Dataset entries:
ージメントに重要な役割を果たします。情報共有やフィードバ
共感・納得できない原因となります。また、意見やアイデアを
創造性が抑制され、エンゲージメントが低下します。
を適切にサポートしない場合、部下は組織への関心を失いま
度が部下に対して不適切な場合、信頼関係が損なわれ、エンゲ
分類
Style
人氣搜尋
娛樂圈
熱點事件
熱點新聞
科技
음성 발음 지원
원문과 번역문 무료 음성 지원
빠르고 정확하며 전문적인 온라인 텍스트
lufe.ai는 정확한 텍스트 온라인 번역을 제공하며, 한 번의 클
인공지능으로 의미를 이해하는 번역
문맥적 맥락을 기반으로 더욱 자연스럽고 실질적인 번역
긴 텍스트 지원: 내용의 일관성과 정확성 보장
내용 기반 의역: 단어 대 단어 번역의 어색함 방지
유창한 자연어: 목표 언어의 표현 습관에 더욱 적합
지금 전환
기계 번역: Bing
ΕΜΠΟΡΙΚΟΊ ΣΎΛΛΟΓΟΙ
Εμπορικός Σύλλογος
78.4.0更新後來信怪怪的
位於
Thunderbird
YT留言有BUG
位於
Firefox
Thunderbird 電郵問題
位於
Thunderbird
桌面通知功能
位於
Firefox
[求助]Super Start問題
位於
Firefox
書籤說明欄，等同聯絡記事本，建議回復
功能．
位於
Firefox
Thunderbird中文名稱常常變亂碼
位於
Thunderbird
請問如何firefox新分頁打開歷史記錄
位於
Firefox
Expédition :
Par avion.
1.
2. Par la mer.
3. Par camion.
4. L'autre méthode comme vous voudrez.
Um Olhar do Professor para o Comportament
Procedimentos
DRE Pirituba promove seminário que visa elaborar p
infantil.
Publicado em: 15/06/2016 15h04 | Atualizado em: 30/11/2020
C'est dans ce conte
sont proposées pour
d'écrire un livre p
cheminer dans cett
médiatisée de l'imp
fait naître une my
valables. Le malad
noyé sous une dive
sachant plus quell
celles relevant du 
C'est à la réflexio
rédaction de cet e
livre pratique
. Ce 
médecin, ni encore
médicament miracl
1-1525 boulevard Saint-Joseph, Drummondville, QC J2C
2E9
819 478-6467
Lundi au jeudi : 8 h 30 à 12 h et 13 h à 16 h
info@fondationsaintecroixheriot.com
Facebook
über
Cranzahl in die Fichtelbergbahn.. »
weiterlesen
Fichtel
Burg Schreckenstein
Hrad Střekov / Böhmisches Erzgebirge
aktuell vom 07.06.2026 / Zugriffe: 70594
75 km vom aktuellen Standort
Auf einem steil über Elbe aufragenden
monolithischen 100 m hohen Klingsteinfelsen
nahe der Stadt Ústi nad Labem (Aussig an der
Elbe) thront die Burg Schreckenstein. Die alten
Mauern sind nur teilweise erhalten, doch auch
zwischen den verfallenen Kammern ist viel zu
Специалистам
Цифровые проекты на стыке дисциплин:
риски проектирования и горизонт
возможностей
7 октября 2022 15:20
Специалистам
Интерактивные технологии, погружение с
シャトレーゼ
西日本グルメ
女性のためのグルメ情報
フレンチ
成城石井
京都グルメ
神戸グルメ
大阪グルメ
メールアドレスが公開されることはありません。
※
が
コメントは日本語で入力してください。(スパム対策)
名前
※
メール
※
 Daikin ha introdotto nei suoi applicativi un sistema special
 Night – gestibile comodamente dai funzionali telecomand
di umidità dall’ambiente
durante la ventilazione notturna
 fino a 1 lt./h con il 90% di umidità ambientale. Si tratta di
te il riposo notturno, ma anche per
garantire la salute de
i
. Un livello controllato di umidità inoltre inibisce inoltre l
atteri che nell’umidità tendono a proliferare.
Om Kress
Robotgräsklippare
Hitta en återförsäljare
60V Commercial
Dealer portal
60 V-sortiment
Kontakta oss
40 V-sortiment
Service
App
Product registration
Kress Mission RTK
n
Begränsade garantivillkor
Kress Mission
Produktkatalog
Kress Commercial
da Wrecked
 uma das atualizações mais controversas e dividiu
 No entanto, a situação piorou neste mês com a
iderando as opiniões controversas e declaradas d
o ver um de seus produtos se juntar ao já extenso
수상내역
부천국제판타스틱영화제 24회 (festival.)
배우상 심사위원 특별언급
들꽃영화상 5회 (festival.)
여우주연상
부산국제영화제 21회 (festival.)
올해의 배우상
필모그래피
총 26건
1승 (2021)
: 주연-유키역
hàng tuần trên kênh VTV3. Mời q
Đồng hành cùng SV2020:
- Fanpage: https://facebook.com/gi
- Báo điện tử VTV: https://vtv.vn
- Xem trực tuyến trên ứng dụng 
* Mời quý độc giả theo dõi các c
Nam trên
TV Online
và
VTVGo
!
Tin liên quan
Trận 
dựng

[Action item] Among the lines above, find those holding "trên" and copy each one.

[Task answer]
hàng tuần trên kênh VTV3. Mời q
Nam trên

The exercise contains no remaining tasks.